# 09-29 Notes

## Review of Yang-Mills functional

$P\to M$ unitary frame bundle of a vector bundle $E\to M$.

Yang-Mills functional: $\mathcal{E}(A)=\int_M |F_A|^2=\int_{M} -\textrm{tr}(F_A \wedge *F_A)$.

Euler-Lagrange equations for $\mathcal{E}$: $d_A^*F_A=0$.

First Bianchi identity: $d_A F_A=0$.

So $F_A$ is a harmonic two-form.

## Yang-Mills functional in dimension 2

From now on $n=2$ and $M=\Sigma$. The Euler-Lagrange equations translate to:

$d_A^*F_A=0 \iff d_A *F_A=0 \iff *F_A$ is a parallel endomorphism.

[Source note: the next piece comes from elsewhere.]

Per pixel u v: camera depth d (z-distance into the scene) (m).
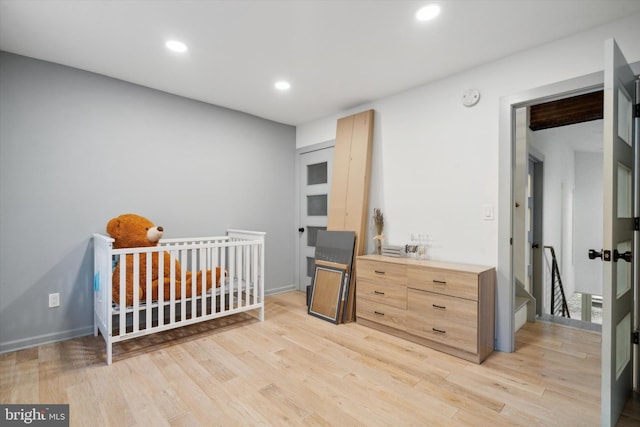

LEMMA. The eigenvalues of a parallel endomorphism $\xi$ are constant. \begin{proof} For each $m\geq 0$, consider the trace $\textrm{tr}(\xi^m)\in C^{\infty}(\Sigma)$ of $\xi^m\in \Gamma(\Sigma,\textrm{End}\, E)$. Since $A$ is a metric connection, $d\, \textrm{tr}(\xi^m) = \textrm{tr}(\sum_{i=0}^{m-1} \xi^i (d_A \xi) \xi^{m-i-1})$ which vanishes since $d_A \xi=0$. Therefore $\textrm{tr}(\xi^m)$ is constant, that is the sum of all $m-$th powers of the eigenvalues is constant. The elementary symmetric polynomials in the eigenvalues $\lambda_j$ are algebraically generated by the sums $\sum_j \lambda_j^m$, therefore the coefficients of the characteristic polynomial of $\xi$ are constant. Hence all eigenvalues are constant. \end{proof}

Let $A$ be a Yang-Mills connection on $E \to \Sigma$. The lemma applied to $\xi=*F_A$ shows that $E$ splits as a sum of eigenvector bundles,

$$E = \bigoplus_{i\lambda \in \textrm{Spec}(*F_A)} E_{\lambda},$$

where $*F_A|_{E_\lambda} = i \lambda$.

Question. What $\lambda$ values can we have?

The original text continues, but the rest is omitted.